What happens if instead of two particles we have three? For simplicity, let’s just consider the resultant force on one of the three particles; say it has charge $q$ and the other particles have charges $q_1$ and $q_2$, with displacement vectors $r_1$ and $r_2$, respectively. The Coulomb law tells us that the first of the other particles exerts a force

$\displaystyle F_1=\frac{1}{4\pi\epsilon_0}\frac{qq_1}{\lvert r_1\rvert^3}r_1$

while the second exerts a force

$\displaystyle F_2=\frac{1}{4\pi\epsilon_0}\frac{qq_2}{\lvert r_2\rvert^3}r_2$

As usual, we just add the forces together to get the resultant

\displaystyle\begin{aligned}F&=F_1+F_2\\&=\frac{1}{4\pi\epsilon_0}\frac{qq_1}{\lvert r_1\rvert^3}r_1+\frac{1}{4\pi\epsilon_0}\frac{qq_2}{\lvert r_2\rvert^3}r_2\\&=q\left(\frac{1}{4\pi\epsilon_0}\frac{q_1}{\lvert r_1\rvert^3}r_1+\frac{1}{4\pi\epsilon_0}\frac{q_2}{\lvert r_2\rvert^3}r_2\right)\end{aligned}

Of course, as we add more particles we just add more terms to the sum.

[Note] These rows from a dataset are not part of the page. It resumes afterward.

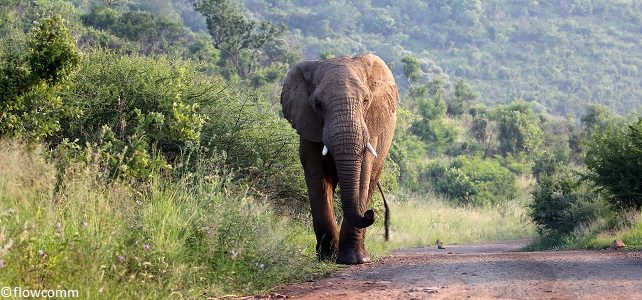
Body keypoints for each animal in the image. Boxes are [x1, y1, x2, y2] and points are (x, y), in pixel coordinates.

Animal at [278, 54, 396, 264]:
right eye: (317, 104)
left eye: (366, 100)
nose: (369, 213)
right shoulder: (309, 125)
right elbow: (316, 176)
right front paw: (327, 257)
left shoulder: (370, 126)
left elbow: (363, 174)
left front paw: (352, 260)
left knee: (371, 181)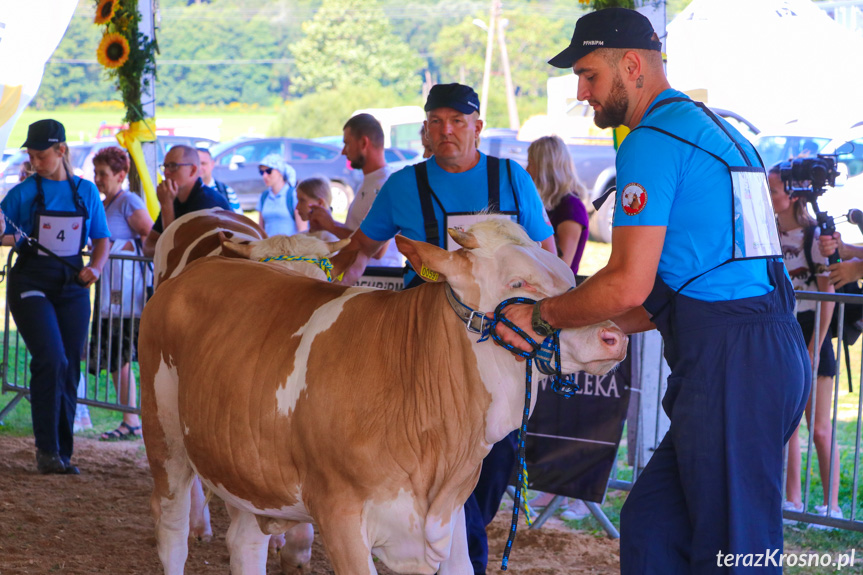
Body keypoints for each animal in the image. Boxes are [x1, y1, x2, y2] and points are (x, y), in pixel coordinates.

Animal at [140, 217, 628, 575]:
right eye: (518, 283)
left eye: (567, 275)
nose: (614, 336)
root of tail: (196, 272)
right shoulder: (340, 516)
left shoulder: (447, 519)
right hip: (164, 436)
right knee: (172, 534)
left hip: (242, 462)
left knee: (245, 543)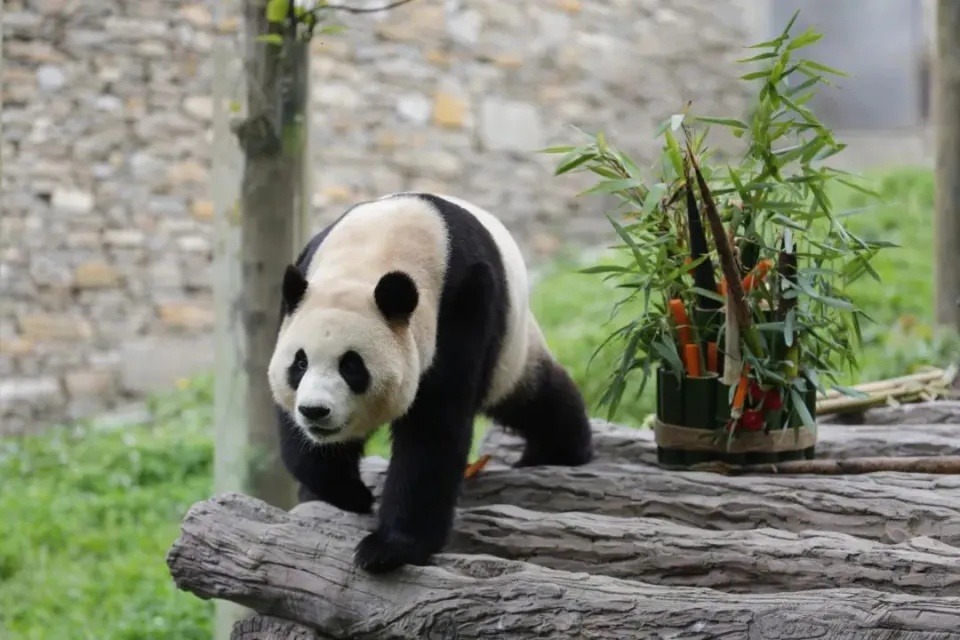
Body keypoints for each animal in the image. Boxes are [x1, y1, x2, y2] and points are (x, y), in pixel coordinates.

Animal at [268, 191, 592, 576]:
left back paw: (561, 451)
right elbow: (299, 441)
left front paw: (388, 548)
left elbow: (434, 430)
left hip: (511, 349)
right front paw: (346, 493)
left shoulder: (463, 304)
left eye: (352, 366)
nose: (315, 411)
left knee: (536, 398)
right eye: (300, 363)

But always we find that the force on the “test” particle with charge $q$ times some vector field: $F=qE$. Coulomb’s law tells us that a single point of charge $q'$ at the origin gives rise to a vector field whose value at the point with position vector $r$ is

$\displaystyle E=\frac{1}{4\pi\epsilon_0}\frac{q'}{\lvert r\rvert^3}r$

That is, it’s sort of like the radial vector field only instead of getting larger as we move away from the origin, it gets smaller, falling off as the square of the distance.

As we’ve just seen, the superposition principle for forces leads to a superposition principle for the electric field: the field generated by two or more sources is the (vector) sum of the fields generated by each source separately.

January 5, 2012